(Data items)
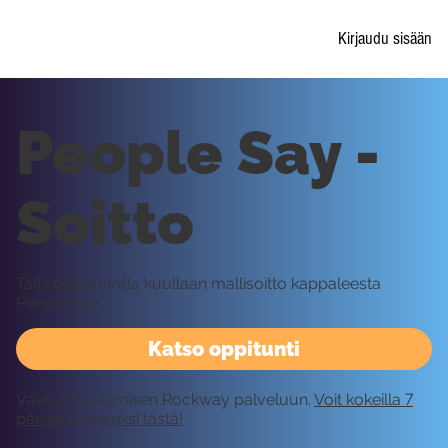
Kirjaudu sisään
People Say -
Soitto
Tällä oppitunnilla kuullaan mallisoitto kappaleesta
People Say.
Katso oppitunti
Vaatii kirjautumisen Rockway palveluun.
Voit kokeilla 7
päivää ilmaiseksi tästä!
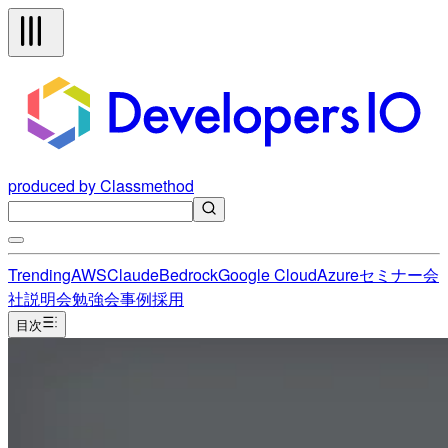
produced by Classmethod
Trending
AWS
Claude
Bedrock
Google Cloud
Azure
セミナー
会
社説明会
勉強会
事例
採用
目次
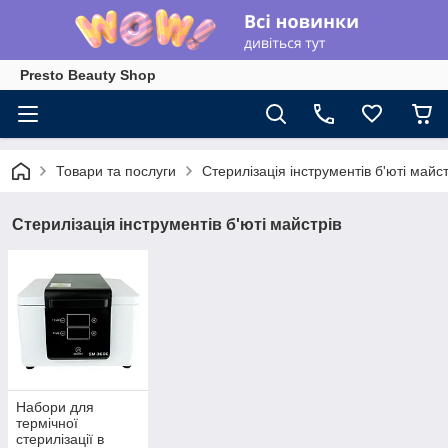
Presto Beauty Shop
Товари та послуги
Стерилізація інструментів б'юті майст
Стерилізація інструментів б'юті майстрів
Набори для
термічної
стерилізації в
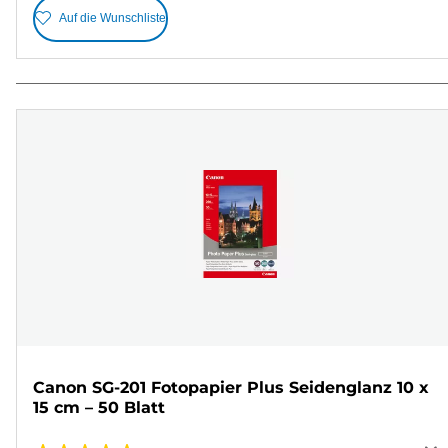
Auf die Wunschliste
Canon SG-201 Fotopapier Plus Seidenglanz 10 x
15 cm – 50 Blatt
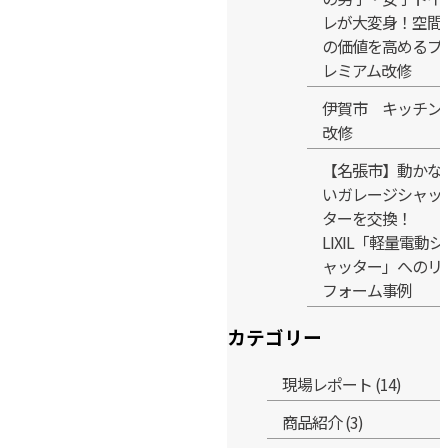
レが大変身！空間
の価値を高めるプ
レミアム改修
伊賀市 キッチン
改修
【名張市】動かな
いガレージシャッ
ターを交換！
LIXIL「軽量電動シ
ャッター」へのリ
フォーム事例
カテゴリー
現場レポート (14)
商品紹介 (3)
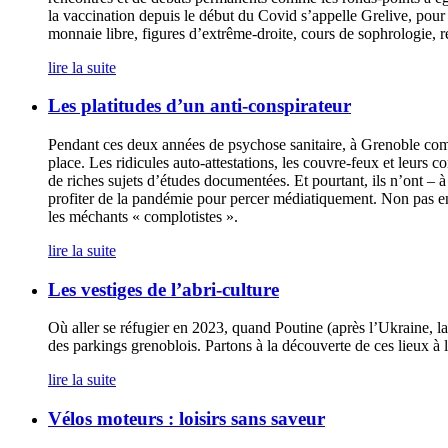
la vaccination depuis le début du Covid s’appelle Grelive, pour
monnaie libre, figures d’extrême-droite, cours de sophrologie, ré
lire la suite
Les platitudes d’un anti-conspirateur
Pendant ces deux années de psychose sanitaire, à Grenoble comme 
place. Les ridicules auto-attestations, les couvre-feux et leurs 
de riches sujets d’études documentées. Et pourtant, ils n’ont – à
profiter de la pandémie pour percer médiatiquement. Non pas en e
les méchants « complotistes ».
lire la suite
Les vestiges de l’abri-culture
Où aller se réfugier en 2023, quand Poutine (après l’Ukraine, l
des parkings grenoblois. Partons à la découverte de ces lieux à
lire la suite
Vélos moteurs : loisirs sans saveur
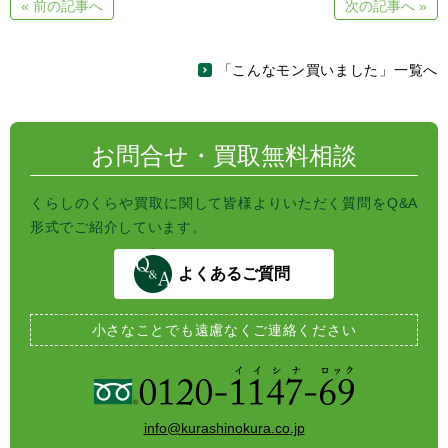
« 前の記事へ
次の記事へ »
n
b
t
a
o
e
o
r
k
「こんなモン買いました」一覧へ
お問合せ・買取無料相談
くらしのくらや買取に関して皆様よりいただく質問をQ&A
形式でご紹介しています。
よくあるご質問
小さなことでも
遠慮なくご連絡ください
info@kurashinokura.co.jp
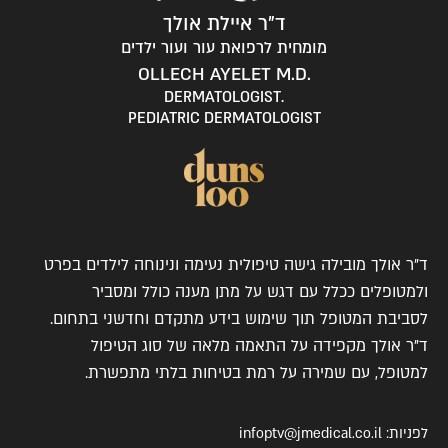
ד"ר איילת אולך
מומחית לרפואת עור ועור ילדים
.OLLECH AYELET M.D
.DERMATOLOGIST
PEDIATRIC DERMATOLOGIST
ד"ר אולך מובילה גישה טיפולית נעימה ונינוחה לילדים בפרט
ולמטופלים ככלל עם דגש על מתן מענה כולל ומסביר
לסביבת המטופל תוך שימוש בידע מתקדם וחדשני בתחום.
ד"ר אולך מקפידה על התאמה מלאה של סוג הטיפול
למטופל, עם שמירה על רמת בטיחות בלתי מתפשרת.
לפניות:
infoptv@jmedical.co.il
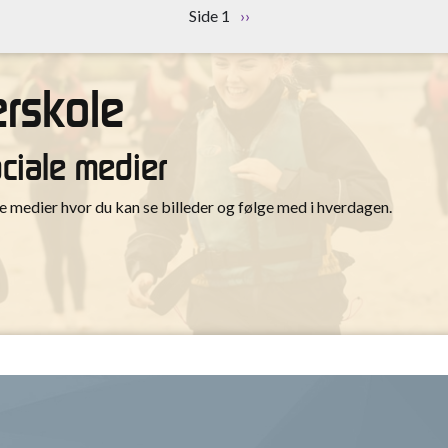
ociale medier
medier hvor du kan se billeder og følge med i hverdagen.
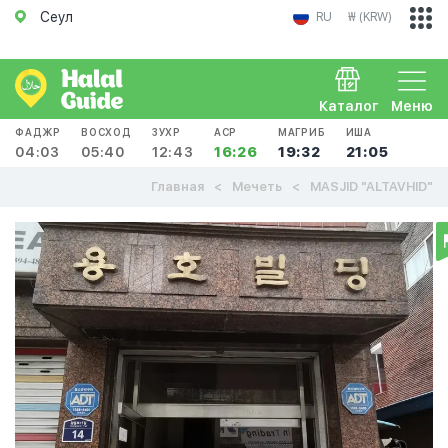
Сеул
RU
₩ (KRW)
Каталог
Меню
ФАДЖР
ВОСХОД
ЗУХР
АСР
МАГРИБ
ИША
04:03
05:40
12:43
16:26
19:32
21:05
Главная
Мечеть
MASJID "ALTAVHID"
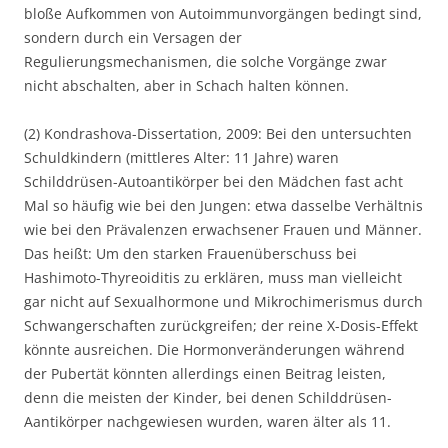
bloße Aufkommen von Autoimmunvorgängen bedingt sind,
sondern durch ein Versagen der
Regulierungsmechanismen, die solche Vorgänge zwar
nicht abschalten, aber in Schach halten können.
(2) Kondrashova-Dissertation, 2009: Bei den untersuchten
Schuldkindern (mittleres Alter: 11 Jahre) waren
Schilddrüsen-Autoantikörper bei den Mädchen fast acht
Mal so häufig wie bei den Jungen: etwa dasselbe Verhältnis
wie bei den Prävalenzen erwachsener Frauen und Männer.
Das heißt: Um den starken Frauenüberschuss bei
Hashimoto-Thyreoiditis zu erklären, muss man vielleicht
gar nicht auf Sexualhormone und Mikrochimerismus durch
Schwangerschaften zurückgreifen; der reine X-Dosis-Effekt
könnte ausreichen. Die Hormonveränderungen während
der Pubertät könnten allerdings einen Beitrag leisten,
denn die meisten der Kinder, bei denen Schilddrüsen-
Aantikörper nachgewiesen wurden, waren älter als 11.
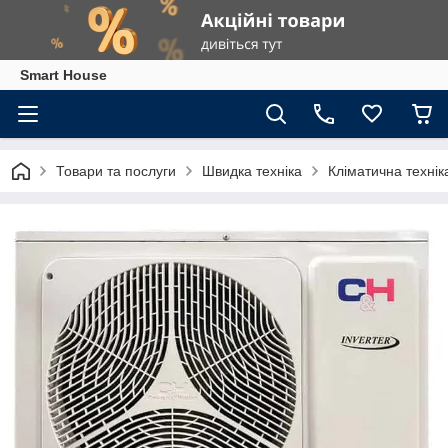
Smart House
Товари та послуги
Швидка техніка
Кліматична технік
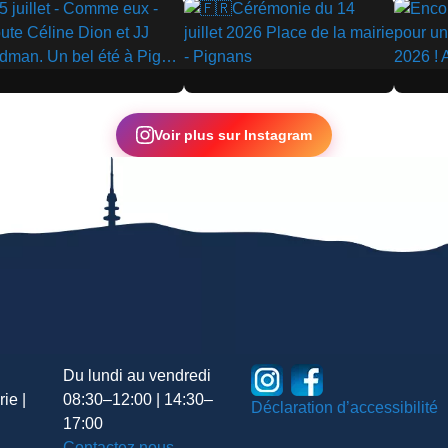
▶
▶
Voir plus sur Instagram
Du lundi au vendredi
ie |
08:30–12:00 | 14:30–
Déclaration d’accessibilité
17:00
Contactez nous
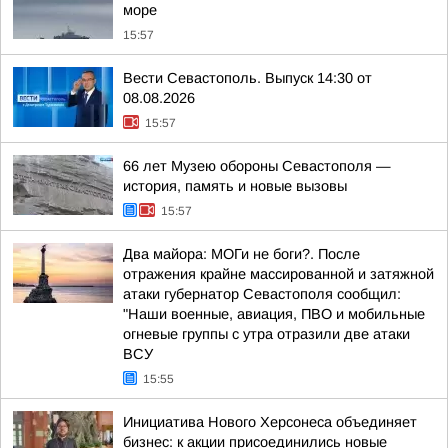
море
15:57
Вести Севастополь. Выпуск 14:30 от
08.08.2026
15:57
66 лет Музею обороны Севастополя —
история, память и новые вызовы
15:57
Два майора: МОГи не боги?. После
отражения крайне массированной и затяжной
атаки губернатор Севастополя сообщил:
"Наши военные, авиация, ПВО и мобильные
огневые группы с утра отразили две атаки
ВСУ
15:55
Инициатива Нового Херсонеса объединяет
бизнес: к акции присоединились новые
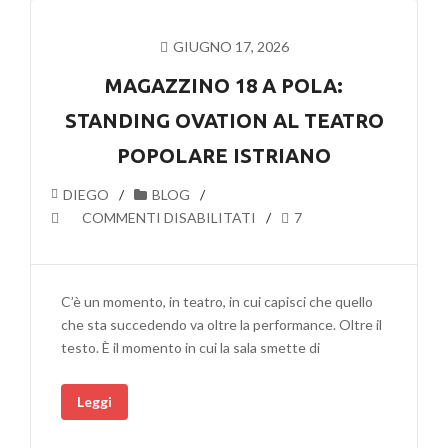
DI
FOSSANO
GIUGNO 17, 2026
MAGAZZINO 18 A POLA:
STANDING OVATION AL TEATRO
POPOLARE ISTRIANO
DIEGO
BLOG
SU
COMMENTI DISABILITATI
7
MAGAZZINO
18
A
C’è un momento, in teatro, in cui capisci che quello
POLA:
che sta succedendo va oltre la performance. Oltre il
STANDING
testo. È il momento in cui la sala smette di
OVATION
AL
Leggi
TEATRO
POPOLARE
ISTRIANO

The task - Give every line above as a numbered list, leaving out blank lines and the pictures.

Result of the exercise -
1. Kirjaudu sisään
2. People Say -
3. Soitto
4. Tällä oppitunnilla kuullaan mallisoitto kappaleesta
5. People Say.
6. Katso oppitunti
7. Vaatii kirjautumisen Rockway palveluun.
8. Voit kokeilla 7
9. päivää ilmaiseksi tästä!
10. produced by Classmethod
11. Trending
12. AWS
13. Claude
14. Bedrock
15. Google Cloud
16. Azure
17. セミナー
18. 会
19. 社説明会
20. 勉強会
21. 事例
22. 採用
23. 目次
24. Presto Beauty Shop
25. Товари та послуги
26. Стерилізація інструментів б'юті майст
27. Стерилізація інструментів б'юті майстрів
28. Набори для
29. термічної
30. стерилізації в
31. Auf die Wunschliste
32. Canon SG-201 Fotopapier Plus Seidenglanz 10 x
33. 15 cm – 50 Blatt
34. レが大変身！空間
35. の価値を高めるプ
36. レミアム改修
37. 伊賀市 キッチン
38. 改修
39. 【名張市】動かな
40. いガレージシャッ
41. ターを交換！
42. LIXIL「軽量電動シ
43. ャッター」へのリ
44. フォーム事例
45. カテゴリー
46. 現場レポート (14)
47. 商品紹介 (3)
48. la vaccination depuis le début du Covid s’appelle Grelive, pour
49. monnaie libre, figures d’extrême-droite, cours de sophrologie, ré
50. lire la suite
51. Les platitudes d’un anti-conspirateur
52. Pendant ces deux années de psychose sanitaire, à Grenoble comme 
53. place. Les ridicules auto-attestations, les couvre-feux et leurs 
54. de riches sujets d’études documentées. Et pourtant, ils n’ont – à
55. profiter de la pandémie pour percer médiatiquement. Non pas en e
56. les méchants « complotistes ».
57. lire la suite
58. Les vestiges de l’abri-culture
59. Où aller se réfugier en 2023, quand Poutine (après l’Ukraine, l
60. des parkings grenoblois. Partons à la découverte de ces lieux à
61. lire la suite
62. Vélos moteurs : loisirs sans saveur
63. « 前の記事へ
64. 次の記事へ »
65. n
66. b
67. t
68. a
69. o
70. e
71. o
72. r
73. k
74. 「こんなモン買いました」一覧へ
75. お問合せ・買取無料相談
76. くらしのくらや買取に関して皆様よりいただく質問をQ&A
77. 形式でご紹介しています。
78. よくあるご質問
79. 小さなことでも
80. 遠慮なくご連絡ください
81. info@kurashinokura.co.jp
82. ד"ר איילת אולך
83. מומחית לרפואת עור ועור ילדים
84. .OLLECH AYELET M.D
85. .DERMATOLOGIST
86. PEDIATRIC DERMATOLOGIST
87. ד"ר אולך מובילה גישה טיפולית נעימה ונינוחה לילדים בפרט
88. ולמטופלים ככלל עם דגש על מתן מענה כולל ומסביר
89. לסביבת המטופל תוך שימוש בידע מתקדם וחדשני בתחום.
90. ד"ר אולך מקפידה על התאמה מלאה של סוג הטיפול
91. למטופל, עם שמירה על רמת בטיחות בלתי מתפשרת.
92. לפניות:
93. infoptv@jmedical.co.il
94. ociale medier
95. medier hvor du kan se billeder og følge med i hverdagen.
96. Сеул
97. RU
98. ₩ (KRW)
99. Каталог
100. Меню
101. ФАДЖР
102. ВОСХОД
103. ЗУХР
104. АСР
105. МАГРИБ
106. ИША
107. 04:03
108. 05:40
109. 12:43
110. 16:26
111. 19:32
112. 21:05
113. Главная
114. Мечеть
115. MASJID "ALTAVHID"
116. bloße Aufkommen von Autoimmunvorgängen bedingt sind,
117. sondern durch ein Versagen der
118. Regulierungsmechanismen, die solche Vorgänge zwar
119. nicht abschalten, aber in Schach halten können.
120. (2) Kondrashova-Dissertation, 2009: Bei den untersuchten
121. Schuldkindern (mittleres Alter: 11 Jahre) waren
122. Schilddrüsen-Autoantikörper bei den Mädchen fast acht
123. Mal so häufig wie bei den Jungen: etwa dasselbe Verhältnis
124. wie bei den Prävalenzen erwachsener Frauen und Männer.
125. Das heißt: Um den starken Frauenüberschuss bei
126. Hashimoto-Thyreoiditis zu erklären, muss man vielleicht
127. gar nicht auf Sexualhormone und Mikrochimerismus durch
128. Schwangerschaften zurückgreifen; der reine X-Dosis-Effekt
129. könnte ausreichen. Die Hormonveränderungen während
130. der Pubertät könnten allerdings einen Beitrag leisten,
131. denn die meisten der Kinder, bei denen Schilddrüsen-
132. Aantikörper nachgewiesen wurden, waren älter als 11.
133. Smart House
134. Товари та послуги
135. Швидка техніка
136. Кліматична технік
137. ▶
138. ▶
139. Voir plus sur Instagram
140. Du lundi au vendredi
141. ie |
142. 08:30–12:00 | 14:30–
143. Déclaration d’accessibilité
144. 17:00
145. Contactez nous
146. море
147. 15:57
148. Вести Севастополь. Выпуск 14:30 от
149. 08.08.2026
150. 15:57
151. 66 лет Музею обороны Севастополя —
152. история, память и новые вызовы
153. 15:57
154. Два майора: МОГи не боги?. После
155. отражения крайне массированной и затяжной
156. атаки губернатор Севастополя сообщил:
157. "Наши военные, авиация, ПВО и мобильные
158. огневые группы с утра отразили две атаки
159. ВСУ
160. 15:55
161. Инициатива Нового Херсонеса объединяет
162. бизнес: к акции присоединились новые
163. DI
164. FOSSANO
165. GIUGNO 17, 2026
166. MAGAZZINO 18 A POLA:
167. STANDING OVATION AL TEATRO
168. POPOLARE ISTRIANO
169. DIEGO
170. BLOG
171. SU
172. COMMENTI DISABILITATI
173. 7
174. MAGAZZINO
175. 18
176. A
177. C’è un momento, in teatro, in cui capisci che quello
178. POLA:
179. che sta succedendo va oltre la performance. Oltre il
180. STANDING
181. testo. È il momento in cui la sala smette di
182. OVATION
183. AL
184. Leggi
185. TEATRO
186. POPOLARE
187. ISTRIANO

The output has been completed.